Strained crystalline nanomechanical resonators with ultralow dissipation

In strained mechanical resonators, the concurrence of tensile stress and geometric nonlinearity dramatically reduces dissipation. This phenomenon, dissipation dilution, is employed in mirror suspensions of gravitational wave interferometers and at the nanoscale, where soft clamping and strain engineering have allowed extremely high quality factors. However, these techniques have so far mostly been applied in amorphous materials, specifically Si₃N₄. Crystalline materials exhibit significantly lower intrinsic damping at cryogenic temperatures, due to the absence of two level systems in the bulk, and engineering dissipation dilution in strained crystalline mechanical resonators could enable exquisite force sensors and optomechanical transducers, due to the combination of reduced internal friction, high intrinsic strain, and high yield strength. Here, we demonstrate that single crystal strained silicon, a material developed for high mobility transistors, can be used to realize ultracoherent mechanical resonators.
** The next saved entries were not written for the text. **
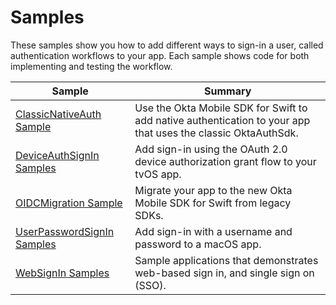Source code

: # Samples

These samples show you how to add different ways to sign-in a user, called authentication workflows to your app. Each sample shows code for both implementing and testing the workflow.

Sample | Summary |
 ---|---
[ClassicNativeAuth Sample](ClassicNativeAuth) | Use the Okta Mobile SDK for Swift to add native authentication to your app that uses the classic OktaAuthSdk.
[DeviceAuthSignIn Samples](DeviceAuthSignIn) | Add sign-in using the OAuth 2.0 device authorization grant flow to your tvOS app.
[OIDCMigration Sample](OIDCMigration) | Migrate your app to the new Okta Mobile SDK for Swift from legacy SDKs.
[UserPasswordSignIn Samples](UserPasswordSignIn) | Add sign-in with a username and password to a macOS app.
[WebSignIn Samples](WebSignIn) | Sample applications that demonstrates web-based sign in, and single sign on (SSO).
We fabricate high aspect ratio (> 10⁵ ) nanostrings supporting MHz mechanical modes with Q > 10¹⁰ at 7 K, the highest reported at liquid He temperatures. We characterize thoroughly the dissipation temperature dependence for localized and non-localized modes. Finally, we will discuss our progress in characterizing the nanostrings at He dilution temperatures, where the scaling laws of single-crystal materials hint at outstanding mechanical performance.